Mit etwas Abstand kann Nolte mittlerweile auch ihre zweite olympische Medaille genießen. Aufgefangen wurde sie nach der Enttäuschung durch den Empfang im deutschen Haus, wo Familie und Freunde sie feierten. „Das war dann meine Siegerehrung. Sie haben mir gesagt, dass sie alle stolz auf mich sind und so kann ich es jetzt auch sehen“, berichtete die Athletin.

Das Duo Nolte/Levi legt im Zweierbob regelmäßig die Startbestzeiten hin und gilt als besonders starke Einheit. „Sie vertraut mir, ich vertraue ihr.
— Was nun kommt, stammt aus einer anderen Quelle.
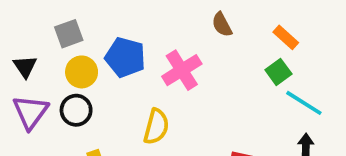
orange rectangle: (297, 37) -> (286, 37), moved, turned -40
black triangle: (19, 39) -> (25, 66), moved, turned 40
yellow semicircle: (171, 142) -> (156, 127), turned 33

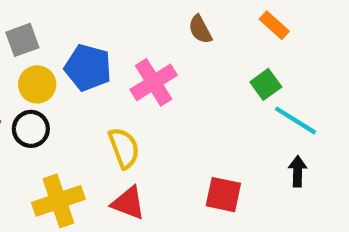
orange rectangle: (286, 37) -> (274, 25), moved
yellow semicircle: (156, 127) -> (124, 148), turned -36

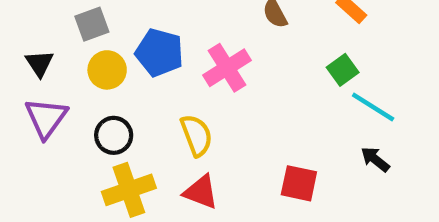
black circle: (31, 129) -> (114, 135), moved
black arrow: (298, 171) -> (375, 159), turned -52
Deswegen sind wir auch oft unschlagbar“, erklärte Nolte das Erfolgsgeheimnis ihrer Partnerschaft. Direkt nach dem Rennen hatte die Weltcup-Gesamtsiegerin noch von „verlorenem Gold“ gesprochen, doch jetzt blickt sie nach vorn.

Respekt vor der Konkurrenz

Dass im Monobob ausgerechnet zwei Athletinnen mit 41 und 40 Jahren – Elana Meyers Taylor und Kaillie Armbruster Humphries – ihr das Leben so schwer machten, hatte Nolte nicht erwartet. „Ja, echt krass, was Elana jetzt auch am Start nochmal gemacht hat, das ist auch sehr überraschend“, sagte Nolte über die Olympiasiegerin.

Meyers Taylor ist bei ihren fünften Winterspielen nach drei Silber- und zwei Bronzemedaillen endlich am Ziel ihrer Träume angekommen. Nolte zeigte sich sportlich großzügig: „Sie ist wirklich ein sehr netter Mensch, eine klasse Sportlerin und sie jagt ja auch schon lange das Gold. Aber dann hätten wir es ja auch zeitgleich machen können.“

Bronze ging acht Hundertstel hinter Nolte an die 40 Jahre alte dreimalige Olympiasiegerin Armbruster Humphries aus den USA. Jetzt konzentriert sich Laura Nolte voll und ganz auf den Zweierbob, wo sie mit Deborah Levi erneut Geschichte schreiben will.